ACTIVITY – Reproduce the citation record below, starting at "Teranishi, Nobuhisa; Inagaki, Shu;" and ending at "199-201, 2024 Feb.".

EXTRACT PROVIDED –
···

Teranishi, Nobuhisa; Inagaki, Shu; Yoshida, Hayato; Nagasawa, Sayano; Takane, Yuki; Yan, Masahiro; Takahashi, Miyuki; Masubuchi, Mariko; Wakabayashi, Kazuhiko; Uetake, Hiroyuki; Itoh, Yutaka.
Afiliação
  • Teranishi N; Dept. of Gastroenterological and Breast Surgery, National Hospital Organization Disaster Medical Center.
Gan To Kagaku Ryoho ; 51(2): 199-201, 2024 Feb.

···

EXERCISE DATA –
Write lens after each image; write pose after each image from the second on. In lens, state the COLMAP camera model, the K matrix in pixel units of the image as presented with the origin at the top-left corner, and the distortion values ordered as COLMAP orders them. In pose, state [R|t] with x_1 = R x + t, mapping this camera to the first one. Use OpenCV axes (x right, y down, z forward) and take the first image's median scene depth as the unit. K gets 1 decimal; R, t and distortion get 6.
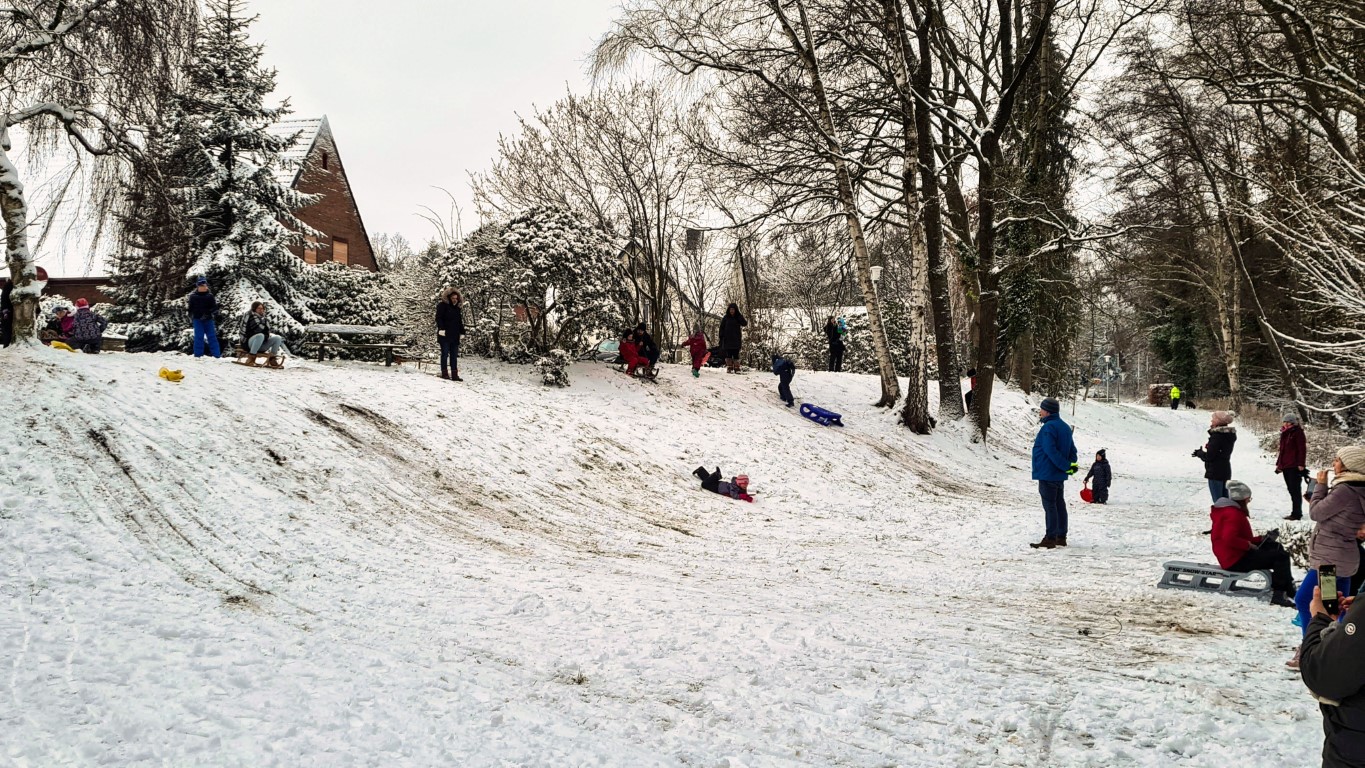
lens RADIAL K [[1282.7, 0, 682.5], [0, 1282.7, 384.0], [0, 0, 1]] dist [0.062451, -0.018738]
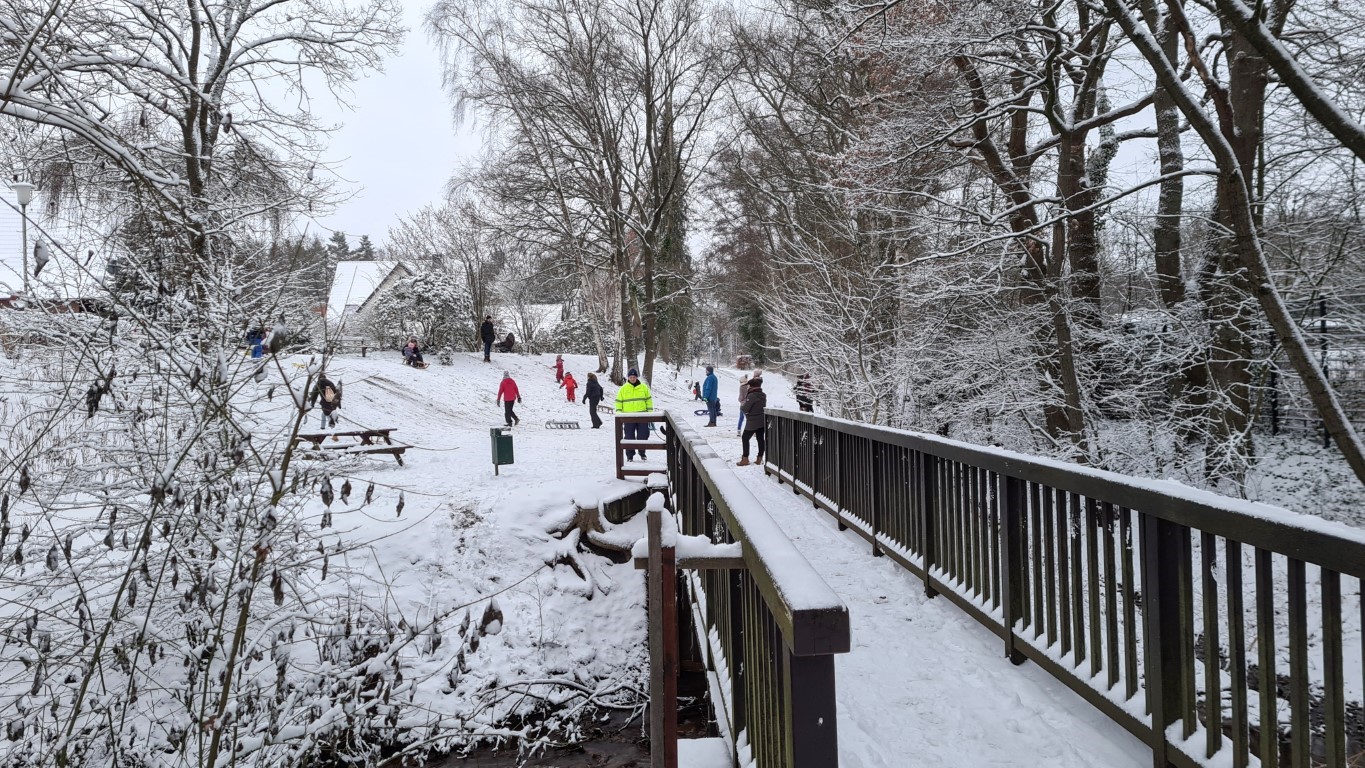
lens RADIAL K [[1282.7, 0, 682.5], [0, 1282.7, 384.0], [0, 0, 1]] dist [0.062451, -0.018738]
pose [[0.957373, -0.022421, 0.287982, -0.318098], [0.015399, 0.999527, 0.026624, -0.016538], [-0.288443, -0.021054, 0.957266, -1.003309]]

···

FINISHED TASK –
Teranishi, Nobuhisa; Inagaki, Shu; Yoshida, Hayato; Nagasawa, Sayano; Takane, Yuki; Yan, Masahiro; Takahashi, Miyuki; Masubuchi, Mariko; Wakabayashi, Kazuhiko; Uetake, Hiroyuki; Itoh, Yutaka.
Afiliação
  • Teranishi N; Dept. of Gastroenterological and Breast Surgery, National Hospital Organization Disaster Medical Center.
Gan To Kagaku Ryoho ; 51(2): 199-201, 2024 Feb.